__About this task__. Return exactly the lines that run from the one with "Panoramaterrasse" to the last line of the entries below, both included, and nothing else.

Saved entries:
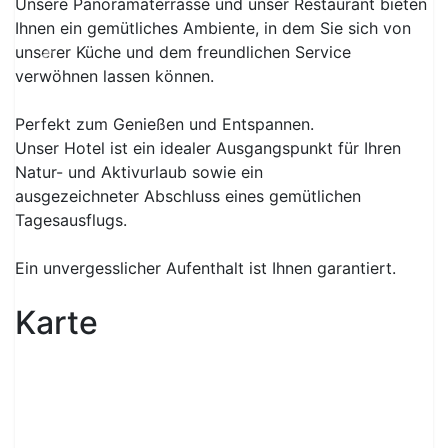
Beschreibung
Das
PanoramaHotel Penegal
öffnete im Juni 2022
unter neuer Führung wieder seine Pforten.
Gastfreundschaft, Service und Einfachheit sind uns
wichtig, damit Sie gleich wie zu Hause fühlen.
Unsere Lage am Mendelkamm verzaubert Sie bereits
bei Ihrer Ankunft mit einem spektakulären 360°-
Previous
Next
Panoramablick auf Südtirols Süden, die
Dolomiten
und
die
Zentralalpen
.
Unsere
Panoramaterrasse
und unser
Restaurant
bieten
Ihnen ein gemütliches Ambiente, in dem Sie sich von
unserer Küche und dem freundlichen Service
verwöhnen lassen können.
Perfekt zum Genießen und Entspannen.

__Finished exercise__.
Panoramaterrasse
und unser
Restaurant
bieten
Ihnen ein gemütliches Ambiente, in dem Sie sich von
unserer Küche und dem freundlichen Service
verwöhnen lassen können.
Perfekt zum Genießen und Entspannen.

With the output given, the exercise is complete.